Copy out, word for word, the lines starting at the beginning of the records and ending with the line that contains "3 - Iglesia De", including that line.

(Transcribed page contents)
***

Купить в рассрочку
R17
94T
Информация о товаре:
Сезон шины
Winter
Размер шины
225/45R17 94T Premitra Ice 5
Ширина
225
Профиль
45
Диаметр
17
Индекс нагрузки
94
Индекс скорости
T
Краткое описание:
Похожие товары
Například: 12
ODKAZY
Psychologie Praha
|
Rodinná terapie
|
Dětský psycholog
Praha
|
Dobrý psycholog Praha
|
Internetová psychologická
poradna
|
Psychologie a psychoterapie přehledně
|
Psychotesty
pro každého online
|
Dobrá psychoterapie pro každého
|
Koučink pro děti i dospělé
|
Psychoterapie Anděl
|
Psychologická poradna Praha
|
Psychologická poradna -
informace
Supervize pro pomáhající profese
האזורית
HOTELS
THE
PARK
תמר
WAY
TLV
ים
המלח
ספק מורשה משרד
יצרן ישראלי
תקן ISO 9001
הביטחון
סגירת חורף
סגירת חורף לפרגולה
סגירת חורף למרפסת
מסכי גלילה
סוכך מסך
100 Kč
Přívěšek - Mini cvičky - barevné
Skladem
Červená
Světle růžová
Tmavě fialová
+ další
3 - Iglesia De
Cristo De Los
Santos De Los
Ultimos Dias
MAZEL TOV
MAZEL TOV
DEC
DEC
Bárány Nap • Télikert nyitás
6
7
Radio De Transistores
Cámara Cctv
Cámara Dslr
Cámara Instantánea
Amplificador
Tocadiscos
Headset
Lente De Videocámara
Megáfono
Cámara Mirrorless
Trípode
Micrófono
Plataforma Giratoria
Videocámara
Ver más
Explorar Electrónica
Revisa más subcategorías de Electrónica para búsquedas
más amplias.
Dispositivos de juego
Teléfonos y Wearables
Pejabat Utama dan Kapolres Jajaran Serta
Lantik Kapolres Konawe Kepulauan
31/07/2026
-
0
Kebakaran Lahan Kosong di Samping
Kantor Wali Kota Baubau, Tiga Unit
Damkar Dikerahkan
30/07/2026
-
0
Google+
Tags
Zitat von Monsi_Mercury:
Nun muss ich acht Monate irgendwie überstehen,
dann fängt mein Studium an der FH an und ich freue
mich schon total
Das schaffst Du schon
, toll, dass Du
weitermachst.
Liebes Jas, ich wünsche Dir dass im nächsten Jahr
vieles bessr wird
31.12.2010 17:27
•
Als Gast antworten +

***

◆ Response area
Купить в рассрочку
R17
94T
Информация о товаре:
Сезон шины
Winter
Размер шины
225/45R17 94T Premitra Ice 5
Ширина
225
Профиль
45
Диаметр
17
Индекс нагрузки
94
Индекс скорости
T
Краткое описание:
Похожие товары
Například: 12
ODKAZY
Psychologie Praha
|
Rodinná terapie
|
Dětský psycholog
Praha
|
Dobrý psycholog Praha
|
Internetová psychologická
poradna
|
Psychologie a psychoterapie přehledně
|
Psychotesty
pro každého online
|
Dobrá psychoterapie pro každého
|
Koučink pro děti i dospělé
|
Psychoterapie Anděl
|
Psychologická poradna Praha
|
Psychologická poradna -
informace
Supervize pro pomáhající profese
האזורית
HOTELS
THE
PARK
תמר
WAY
TLV
ים
המלח
ספק מורשה משרד
יצרן ישראלי
תקן ISO 9001
הביטחון
סגירת חורף
סגירת חורף לפרגולה
סגירת חורף למרפסת
מסכי גלילה
סוכך מסך
100 Kč
Přívěšek - Mini cvičky - barevné
Skladem
Červená
Světle růžová
Tmavě fialová
+ další
3 - Iglesia De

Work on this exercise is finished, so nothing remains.